Learning the Wrong Lessons from The Daily Show

Once more into the “Mad Bitch” breech

Now that The Washington Post has owned up to pulling Dana Milbank and Chris Cillizza’s “Mad Bitch” video, and writers at liberal-leaning publications are pushing back at some of the criticism that Milbank and Cillizza have received, we’re probably approaching the point where there’s not much left to be said about this particular story. Still, the episode has taught a few lessons worth repeating—one of which is that, as Nick Baumann of Mother Jones put it, “Web Video Isn’t Easy.” Or, while producing video itself may be as easy as two dudes and a Web cam, producing good video is hard, painstaking and time-consuming—just like most good journalism. It is most definitely not a quick, simple way to fill your Web site with quality material.

That fact creates something of a problem for legacy media institutions like the Post, which are shedding resources just as they struggle to meet audience demand for content in new media they don’t really understand. That dilemma, in turn, yields material like the “Mouthpiece Theater” series—uninspired, tossed-off productions that use up time, talent and money that might have been directed elsewhere, but don’t draw enough resources to be of much value themselves. Leave aside the Clinton joke for the moment—what, exactly, did the video add to Milbank’s similarly lackluster column that warranted its existence? Given the straits the newspaper industry is in, that question—Is this the best use of our limited resources?—has to be taken seriously.

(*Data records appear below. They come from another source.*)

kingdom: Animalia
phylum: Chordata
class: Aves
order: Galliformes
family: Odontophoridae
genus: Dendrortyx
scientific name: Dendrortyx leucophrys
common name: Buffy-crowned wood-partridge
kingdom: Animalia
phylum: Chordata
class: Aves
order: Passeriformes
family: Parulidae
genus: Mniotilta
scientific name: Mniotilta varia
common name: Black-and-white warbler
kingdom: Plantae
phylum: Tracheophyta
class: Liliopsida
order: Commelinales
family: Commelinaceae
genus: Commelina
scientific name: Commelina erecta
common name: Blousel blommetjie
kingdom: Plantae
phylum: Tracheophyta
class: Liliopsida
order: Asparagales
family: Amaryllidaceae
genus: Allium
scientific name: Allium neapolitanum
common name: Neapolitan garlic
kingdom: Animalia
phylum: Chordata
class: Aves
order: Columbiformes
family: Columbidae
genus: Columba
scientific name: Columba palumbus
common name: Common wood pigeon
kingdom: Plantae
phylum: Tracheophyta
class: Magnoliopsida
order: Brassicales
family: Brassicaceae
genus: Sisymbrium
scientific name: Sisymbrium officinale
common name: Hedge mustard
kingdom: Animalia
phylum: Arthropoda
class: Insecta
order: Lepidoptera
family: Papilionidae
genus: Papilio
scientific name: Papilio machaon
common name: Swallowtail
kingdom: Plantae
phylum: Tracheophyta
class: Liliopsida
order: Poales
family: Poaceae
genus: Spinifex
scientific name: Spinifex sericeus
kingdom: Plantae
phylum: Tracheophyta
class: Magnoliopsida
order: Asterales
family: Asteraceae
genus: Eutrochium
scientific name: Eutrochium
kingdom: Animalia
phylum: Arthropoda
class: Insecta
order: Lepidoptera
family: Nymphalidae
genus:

Andy Cobb, the creator of the parody Post video that so skillfully lampooned the original, put his finger on the paper’s misguided digital adventures (click on “more info”): “[T]his seems to be the new WaPo online model: web video commentary that’s kind of Colbert/Daily Show-ish. Just without the writing, delivery, production values, insights, comic point-of-view, guests, or jokes. But otherwise, it’s pretty much the same deal.” In fact, papers like the Post sometimes seem to have missed the point of Jon Stewart’s humor entirely. The serious message behind Stewart’s show—as he told a pair of former CNN hosts in a very unfunny moment—is that political journalists need to do better work (while, yes, dropping some of their staid habits). It is not, “Hey, Jon Stewart is popular and has a great job! Let’s all try to be more like him!”

We don’t need knock-off Jon Stewarts, and we don’t need to see the Post’s belated training exercises in multimedia splashed all over its home page. What we do need are journalists who produce aggressive, smart, truth-telling, and yes, even funny work in every medium—you know, like what we’ve gotten from Dana Milbank before. With less time wasted on weak video bits, we’ll be more likely to get it again.

Update, 3:08 p.m.: The Post has killed the “Mouthpiece Theater” series, with the agreement of Cillizza and Milbank, Howie Kurtz reports. At his blog The Fix, Cillizza has a thoughtful post explaining why the series was attempted, reflecting on where it went wrong, and insisting—correctly—that reporters need to present their work in new platforms.